Entro al azar en uno de los locales. Deambulo por varios salones antes de dar con la dueña. La pongo al tanto de mi dolencia y ella me ofrece una mezcla de hierbas que ha bautizado con el nombre de Lágrimas de Boabdil, las mismas que vertió el último rey moro al entregar la llave de la ciudad a los cristianos, y las que le valieron toda la dureza de las palabras de su madre: «Llora como mujer lo que no has sabido defender como hombre».

En el Centro de Interpretación del Sacromonte me entero de la continuación de la historia. Parece ser que al término de la dominación musulmana, muchas familias nobles abandonaron sus tierras con la esperanza de volver un día, y temerosos de que en el camino les robaran sus pertenencias, las escondieron entre los olivos del monte de Valparaíso. Al ser liberados, sus sirvientes -de raza negra en su mayoría- se dedicaron a buscarlas y a cavar en la roca lo que pronto se convertiría en sus viviendas, las cuevas del hoy llamado barranco de los Negros.
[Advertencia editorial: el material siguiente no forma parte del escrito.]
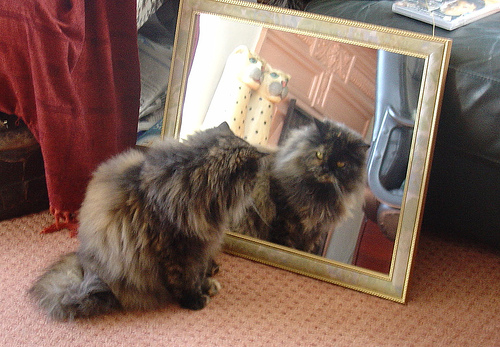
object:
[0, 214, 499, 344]
floor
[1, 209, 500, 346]
carpet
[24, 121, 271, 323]
cat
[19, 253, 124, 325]
tail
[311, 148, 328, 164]
eye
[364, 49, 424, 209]
chair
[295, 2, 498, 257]
couch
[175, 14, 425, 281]
mirror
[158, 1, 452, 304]
frame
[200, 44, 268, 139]
statue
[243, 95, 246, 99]
polka dot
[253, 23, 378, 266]
mantle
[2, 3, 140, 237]
curtain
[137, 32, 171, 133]
newspaper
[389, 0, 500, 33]
picture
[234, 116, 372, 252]
reflection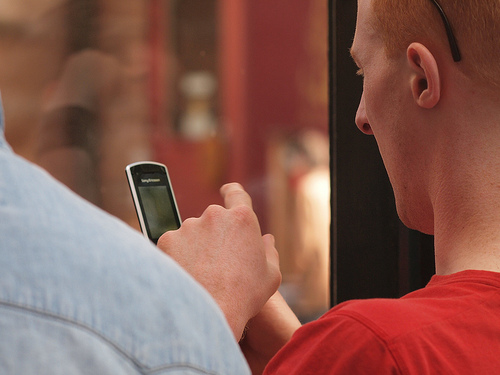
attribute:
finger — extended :
[219, 178, 253, 211]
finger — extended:
[218, 180, 251, 207]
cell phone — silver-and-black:
[88, 133, 220, 258]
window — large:
[3, 0, 336, 374]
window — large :
[0, 1, 331, 323]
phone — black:
[121, 157, 181, 247]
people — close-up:
[146, 41, 497, 351]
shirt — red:
[261, 270, 498, 374]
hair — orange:
[373, 0, 499, 92]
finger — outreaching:
[220, 170, 256, 205]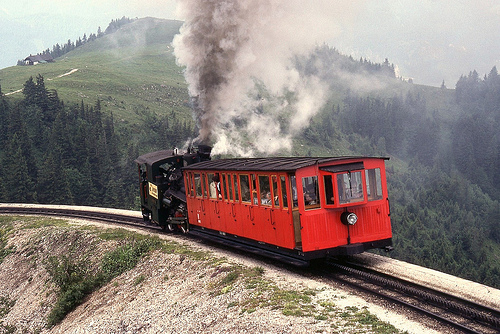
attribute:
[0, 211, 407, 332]
grass — green, brown, short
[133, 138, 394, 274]
train — red, black, passing by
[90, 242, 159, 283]
brown grass — short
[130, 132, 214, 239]
cell phone — black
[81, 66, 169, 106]
grass — brown, green, short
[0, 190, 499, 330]
track — single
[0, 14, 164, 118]
road — going up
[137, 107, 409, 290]
train — moving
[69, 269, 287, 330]
grass — short, brown, green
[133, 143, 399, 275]
grass — short, brown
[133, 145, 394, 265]
train — brown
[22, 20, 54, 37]
clouds — white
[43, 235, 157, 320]
grass — running down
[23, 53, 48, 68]
house — white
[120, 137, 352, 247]
train — red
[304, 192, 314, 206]
person — seated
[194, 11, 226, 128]
smoke — black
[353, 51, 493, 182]
sky — overcast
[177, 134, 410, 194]
roof — black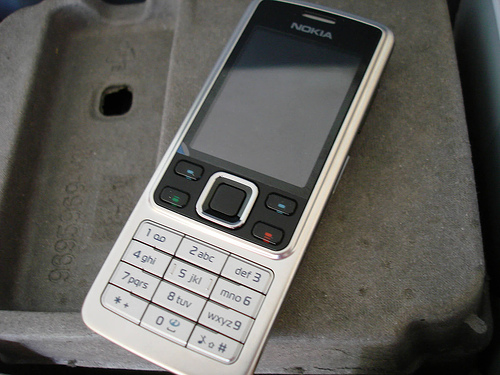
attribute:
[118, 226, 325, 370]
buttons — white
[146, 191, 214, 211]
line — green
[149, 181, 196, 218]
button — green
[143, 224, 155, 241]
number — printed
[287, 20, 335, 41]
writing — white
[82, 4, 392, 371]
cellphone — positioned at angle, turned off, silver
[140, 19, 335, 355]
phone — white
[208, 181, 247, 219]
button — black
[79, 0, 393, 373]
cell phone — Nokia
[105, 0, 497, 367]
cell phone — silver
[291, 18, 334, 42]
logo — Nokia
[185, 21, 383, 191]
screen — black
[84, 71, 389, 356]
cell phone — Nokia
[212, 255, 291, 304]
button — silver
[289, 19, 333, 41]
logo — silver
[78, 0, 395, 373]
phone — Nokia, grey, black, silver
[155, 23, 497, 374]
cellphone — silver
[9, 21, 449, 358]
sink — stone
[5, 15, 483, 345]
object — gray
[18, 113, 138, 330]
object — gray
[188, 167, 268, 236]
outline — silver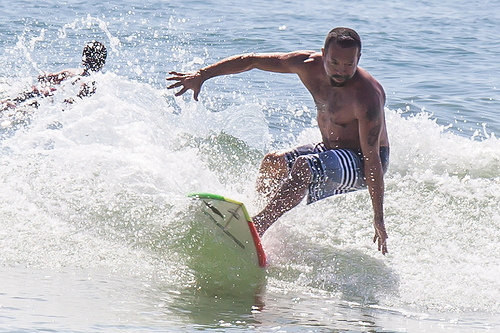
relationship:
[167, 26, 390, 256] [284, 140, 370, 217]
man in shorts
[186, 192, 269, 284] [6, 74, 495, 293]
surfboard coming out wave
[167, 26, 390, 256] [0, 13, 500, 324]
man behind wave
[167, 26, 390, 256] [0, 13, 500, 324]
man riding wave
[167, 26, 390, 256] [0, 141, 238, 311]
man kicking up splash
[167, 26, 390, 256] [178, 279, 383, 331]
man has a reflection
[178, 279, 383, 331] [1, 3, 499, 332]
reflection on water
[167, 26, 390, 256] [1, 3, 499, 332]
man in water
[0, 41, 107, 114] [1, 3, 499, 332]
man in water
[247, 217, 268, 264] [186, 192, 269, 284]
rim on surfboard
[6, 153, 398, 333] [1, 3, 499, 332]
reflection on water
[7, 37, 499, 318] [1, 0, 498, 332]
splash in water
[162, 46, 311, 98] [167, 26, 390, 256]
arm on a man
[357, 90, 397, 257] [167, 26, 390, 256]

Posteriormente las compartirían con los gitanos que llegaron como herreros y caldereros acompañando a los ejércitos de los Reyes Católicos. La oportuna leyenda de unos supuestos libros plúmbeos que un erudito morisco falsificó con el fin de subrayar los rasgos comunes entre el cristianismo y el islam colaboró en la buena integración política e ideológica. Atribuidos a un discípulo de san Cecilio, constituyeron la fundación de los montes sacros, agrupados luego bajo el nombre de Sacromonte.

En el bar Eshavira

Dejo la Alhambra y bajo a la ciudad a través de una ladera poblada de olmos y de castaños. Poco a poco, los árboles van dando paso a las abigarradas pensiones de la cuesta de Gomeres. No tengo sueño aún. Atravieso la cuenca del Darro y me adentro por la calle de Elvira hasta una plaza escondida en el centro de una manzana, en donde un cartel anuncia la entrada del bar Eshavira. No hay turistas dentro, me lo habían advertido. Sólo palmas y guitarras que se dejan oír entre un nutrido grupo de rostros aceitunados y de miradas hondas. En la vida hay que saber estar y saber dejar estar, me dice uno que tengo al lado. Yo asiento respetuoso y chocamos nuestros vasos.

La infusión me ha sentado bien. Salgo de nuevo a la calle. El sol ha bajado un poco, y su brillo anaranjado otorga a la estampa un aire importado de las tierras de los sultanes. Antes que los árabes, estuvieron aquí los visigodos, y antes, los romanos y los griegos y los cartagineses. Luego vinieron los cristianos, y a saber quién vendrá después. Sólo Dios es vencedor, proclamó alguna vez Zawi ben Zirí, fundador de la dinastía que daría nombre a la época más gloriosa de la ciudad. Dejo la calle de las teterías, fin del recorrido. Sólo Dios es vencedor, pienso. Que así sea.